Start of Document passage

No matter : Mills is convicted on his fiancee's testimony, and that of one of the thugs, a scramble-brained ex-boxer. Here the flashback ends, and Mills is back in the boat, lost in thought. We can tell he's pissed off, and the cops know it too. They've been tailing him ever since he left prison, fearing he'd be out for revenge, which leads us to believe they knew all along his fiancee had lied.

But why did she do so? To protect her father, who owed money to the hood and therefore should've been the prime suspect. She chose her dad over John Mills and ended up framing him, which cost him twelve years of his life.

Once Mills gets his bearings, he sets out to find the two perjurers who testified against him. The first is the boxer, whom Mills inquires about at a roadside diner near the beach. The joint is little more than a shack, with a rough & tumble proprietor and a clientele to match, but during his visit Mills attracts the attention of an employee, a beaten down but beautiful young woman of foreign extraction who, like John Mills before her, is in a bad situation and has no one to turn to.  

Mills does locate the boxer, who's now so feeble that he's frightened of Mills and volunteers to change his testimony, to tell the truth in other words. He goes to the police station to do just that, and it's at this point that the Plot Conundrum kicks in - the police inspector in charge of the case is now married to Mills' ex-fiance, the woman whose false testimony landed him in prison. The Inspector suspects his wife may have lied all those years ago, which is why he put a tail on Mills the moment he was paroled. He's worried that Mills may try to find and kill her. And, Mills plans to do exactly that. But then two things happen that derail his plan. Firstly, he found he couldn't kill the pleading boxer. His anger dissipated in the face of the man's fear. The second thing is love. In a subplot that changes the arc of the story, the foreign woman from the diner (Eva Bergh) shows up at the boat one day. She begs Mills to let her stay there, saying she's quit her job and has no money. "I had to leave that horrible place", she tells him. "But I knew the moment I saw you that you were kind, I saw it in your eyes".

Mills doesn't want anyone telling him he's kind; not when he's got revenge on his mind. It might cause him to lose his nerve, but then.......that already happened with the boxer. Still, he tells the woman to go away and leave him alone. But she persists, until he finds himself reluctantly in love. Now he's got a choice to make. Forget about the past and start anew with this lady, or continue with his plan, which has been churning in his mind and stomach for twelve long years.

We've seen variations on this story from time to time, it's a familiar noir device - the choice between love and death, or love and hatred, which in this case will lead to Mills' re-imprisonment and thus qualifies as self destruction. But it's well told here, and there's a second subplot that'll kick in.......I'm not sure I should mention it, so I'll give you only a broad hint - it has to do with the dead hoodlum. This turn of events will render Mills' plan moot. Which doesn't mean he's giving up on revenge, not yet anyway, but he'll have to greatly revise the objective.

End of Document passage

_What the task requires_. Using the film review above, say yes or no to whether each statement agrees with it, and quote the words from the review that decide it. 1. Mills was convicted partly on the testimony of an ex-boxer. 2. Mills' fiancee lied to protect her brother. 3. The frame-up cost Mills ten years of his life.

Start of Provided information

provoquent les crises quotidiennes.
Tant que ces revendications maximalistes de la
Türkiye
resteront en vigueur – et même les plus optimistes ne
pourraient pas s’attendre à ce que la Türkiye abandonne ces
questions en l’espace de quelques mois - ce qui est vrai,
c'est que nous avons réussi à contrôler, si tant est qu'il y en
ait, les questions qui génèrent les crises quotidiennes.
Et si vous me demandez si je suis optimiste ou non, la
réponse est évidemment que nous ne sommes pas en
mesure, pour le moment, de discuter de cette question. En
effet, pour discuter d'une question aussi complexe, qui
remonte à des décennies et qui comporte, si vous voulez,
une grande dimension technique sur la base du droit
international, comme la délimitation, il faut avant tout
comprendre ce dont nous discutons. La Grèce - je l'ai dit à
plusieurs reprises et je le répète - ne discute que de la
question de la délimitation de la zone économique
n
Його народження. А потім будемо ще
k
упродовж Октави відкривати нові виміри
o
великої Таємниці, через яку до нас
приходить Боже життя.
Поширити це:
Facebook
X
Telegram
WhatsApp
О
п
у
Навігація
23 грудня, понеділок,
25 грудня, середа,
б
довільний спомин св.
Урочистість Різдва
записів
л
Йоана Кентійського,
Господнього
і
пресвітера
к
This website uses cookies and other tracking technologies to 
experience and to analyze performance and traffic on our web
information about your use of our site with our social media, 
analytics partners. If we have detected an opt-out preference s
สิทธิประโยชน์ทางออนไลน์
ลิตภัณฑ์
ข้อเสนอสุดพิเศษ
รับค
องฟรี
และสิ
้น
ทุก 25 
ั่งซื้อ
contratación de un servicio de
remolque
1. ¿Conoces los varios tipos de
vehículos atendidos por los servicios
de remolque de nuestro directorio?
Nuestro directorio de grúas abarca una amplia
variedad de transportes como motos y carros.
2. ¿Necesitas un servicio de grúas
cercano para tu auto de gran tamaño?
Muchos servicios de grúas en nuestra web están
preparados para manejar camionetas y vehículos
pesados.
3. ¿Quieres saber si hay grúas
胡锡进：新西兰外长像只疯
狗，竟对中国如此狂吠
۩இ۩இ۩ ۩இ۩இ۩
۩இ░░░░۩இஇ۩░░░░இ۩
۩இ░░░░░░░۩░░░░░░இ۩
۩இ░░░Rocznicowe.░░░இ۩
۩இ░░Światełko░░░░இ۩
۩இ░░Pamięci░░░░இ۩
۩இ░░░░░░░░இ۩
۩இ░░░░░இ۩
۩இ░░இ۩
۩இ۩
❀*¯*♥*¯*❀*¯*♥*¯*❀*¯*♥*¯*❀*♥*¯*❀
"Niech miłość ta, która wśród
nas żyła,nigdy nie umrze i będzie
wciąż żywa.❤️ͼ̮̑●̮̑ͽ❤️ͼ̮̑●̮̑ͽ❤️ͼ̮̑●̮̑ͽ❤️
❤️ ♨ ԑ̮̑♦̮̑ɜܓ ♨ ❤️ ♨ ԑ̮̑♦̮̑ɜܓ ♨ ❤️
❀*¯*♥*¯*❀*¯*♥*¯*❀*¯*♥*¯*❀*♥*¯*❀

End of Provided information

_Answer to this problem_.
1. Yes: "Mills is convicted on his fiancee's testimony, and that of one of the thugs, a scramble-brained ex-boxer."
2. No: "To protect her father, who owed money to the hood and therefore should've been the prime suspect."
3. No: "which cost him twelve years of his life."